Original Movies Are Not Original


I was watching the Doug Walker's (A.K.A. the Nostalgia Critic, That Guy With the Glasses) Top Ten Movies I Hate But Everyone Else Seems to Like (I meaning he). He had some controversial picks on both sides, but one thing kept coming up that I thought was interesting. There were several movies on the list like Avatar, Cars, Gladiator, With Honors, District 9, and Moulin Rouge.

What he remarked upon was how many people keep saying that these movies are original and innovative, when they're not. I agree, and I thought, is this really a problem?

Granted, not everyone knows everything, and the kids who saw Avatar, Cars, and District 9 may not be familiar with its predecessors in either literature or film. But are adults are thinking this? They must really be ignorant not to realize that Avatar is a direct lift of Dances with Wolves, The Last Samurai, and Pocahontas. District 9 starts as a documentary (This is Spinal Tap) and moves into Transformers/Independence Day style action. Gladiator = Ben Hur. And Moulin Rouge is every romance movie in the world mashed together (including all the stupid tropes and cliches) and set a breakneck pace to disguise that fact.

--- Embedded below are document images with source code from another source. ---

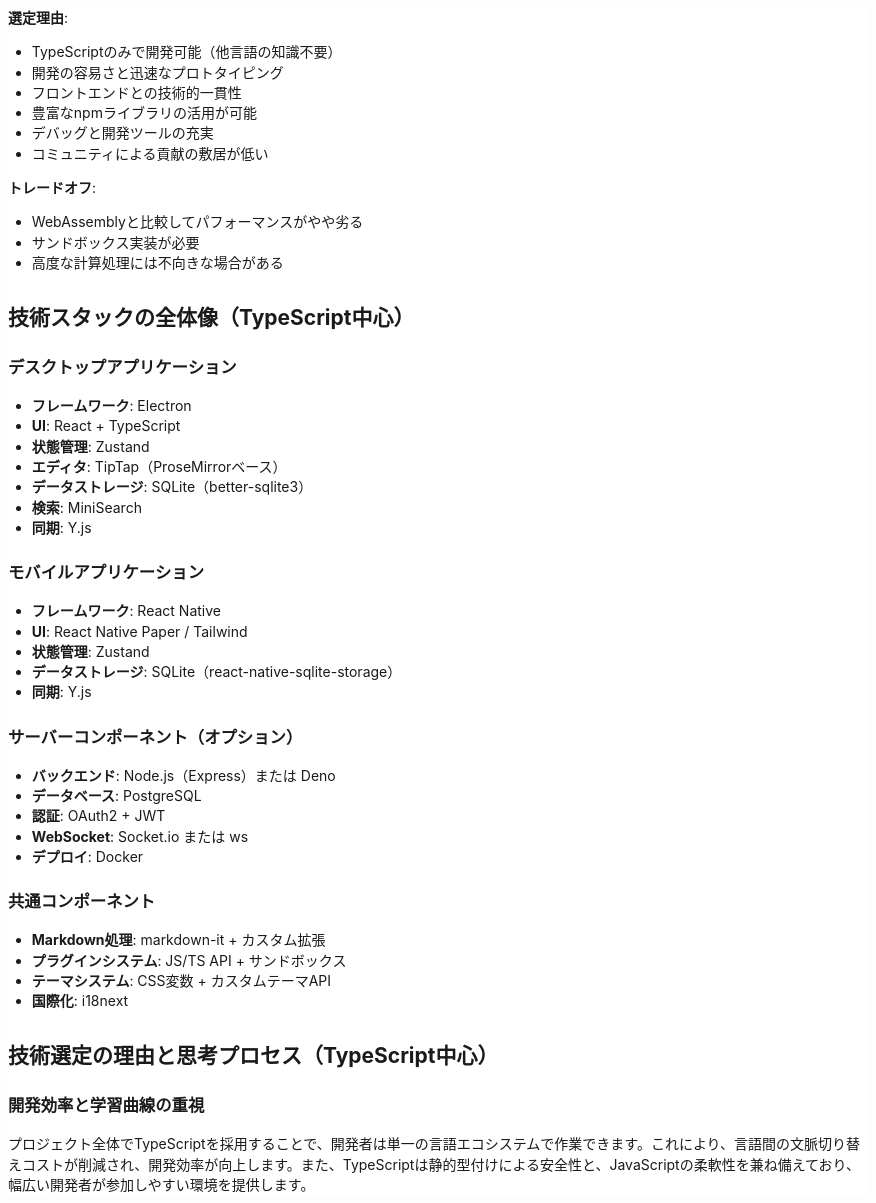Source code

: **選定理由**:
- TypeScriptのみで開発可能（他言語の知識不要）
- 開発の容易さと迅速なプロトタイピング
- フロントエンドとの技術的一貫性
- 豊富なnpmライブラリの活用が可能
- デバッグと開発ツールの充実
- コミュニティによる貢献の敷居が低い

**トレードオフ**:
- WebAssemblyと比較してパフォーマンスがやや劣る
- サンドボックス実装が必要
- 高度な計算処理には不向きな場合がある

## 技術スタックの全体像（TypeScript中心）

### デスクトップアプリケーション
- **フレームワーク**: Electron
- **UI**: React + TypeScript
- **状態管理**: Zustand
- **エディタ**: TipTap（ProseMirrorベース）
- **データストレージ**: SQLite（better-sqlite3）
- **検索**: MiniSearch
- **同期**: Y.js

### モバイルアプリケーション
- **フレームワーク**: React Native
- **UI**: React Native Paper / Tailwind
- **状態管理**: Zustand
- **データストレージ**: SQLite（react-native-sqlite-storage）
- **同期**: Y.js

### サーバーコンポーネント（オプション）
- **バックエンド**: Node.js（Express）または Deno
- **データベース**: PostgreSQL
- **認証**: OAuth2 + JWT
- **WebSocket**: Socket.io または ws
- **デプロイ**: Docker

### 共通コンポーネント
- **Markdown処理**: markdown-it + カスタム拡張
- **プラグインシステム**: JS/TS API + サンドボックス
- **テーマシステム**: CSS変数 + カスタムテーマAPI
- **国際化**: i18next

## 技術選定の理由と思考プロセス（TypeScript中心）

### 開発効率と学習曲線の重視

プロジェクト全体でTypeScriptを採用することで、開発者は単一の言語エコシステムで作業できます。これにより、言語間の文脈切り替えコストが削減され、開発効率が向上します。また、TypeScriptは静的型付けによる安全性と、JavaScriptの柔軟性を兼ね備えており、幅広い開発者が参加しやすい環境を提供します。

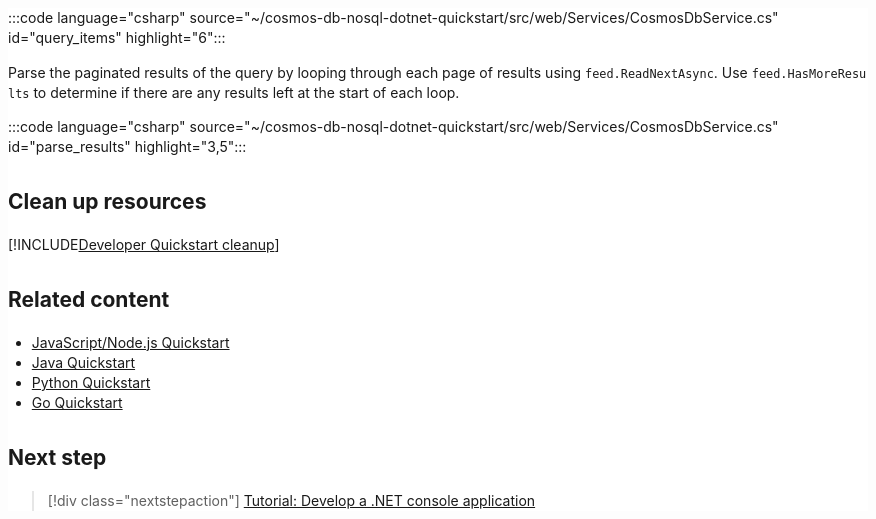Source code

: :::code language="csharp" source="~/cosmos-db-nosql-dotnet-quickstart/src/web/Services/CosmosDbService.cs" id="query_items" highlight="6":::

Parse the paginated results of the query by looping through each page of results using `feed.ReadNextAsync`. Use `feed.HasMoreResults` to determine if there are any results left at the start of each loop.

:::code language="csharp" source="~/cosmos-db-nosql-dotnet-quickstart/src/web/Services/CosmosDbService.cs" id="parse_results" highlight="3,5":::

## Clean up resources

[!INCLUDE[Developer Quickstart cleanup](includes/quickstart/dev-cleanup.md)]

## Related content

- [JavaScript/Node.js Quickstart](quickstart-nodejs.md)
- [Java Quickstart](quickstart-java.md)
- [Python Quickstart](quickstart-python.md)
- [Go Quickstart](quickstart-go.md)

## Next step

> [!div class="nextstepaction"]
> [Tutorial: Develop a .NET console application](tutorial-dotnet-console-app.md)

But don't make a mistake -- I don't care that these movies have unoriginal plots, it's that people think they are original. I think the biggest problem Doug Walker and I have with these movies isn't that the plots are reused, its that they use cliches. Cliches are elements so overused they've become uninteresting and predictable, trite and obvious. You know how Avatar and Gladiator is going to end because you know how their predecessors ended. That's the problem with using cliches (and why writers say not to do it).

But what these movies offer is innovative styles. Avatar obviously used tremendous CGI (although I agree with Doug Walker that it wasn't incredibly lifelike, but I find that with any CGI). District 9 used several different styles from shakycam mockumentary to shakycam reality drama to survival/horror to big budget action movie. And Moulin Rouge has Baz Lurhman's signature medication-induced frenzy. That's why I like (some of) them, and it's a valid thing to offer the audience. You can like a poorly written movie if it has something else to offer.

But don't confuse its goodness/funness with being original and innovative. Avatar's story is not original. Moulin Rouge's story is not original (didn't even use original songs). Cars's story is not original. Gladiator's story is not original.

True, you can't ever say that any story is truly original. Things are lifted from here and there. We call these tropes. But if you use the same collection of tropes that another story does, you have no business reacting badly if someone calls your work blatantly derivative.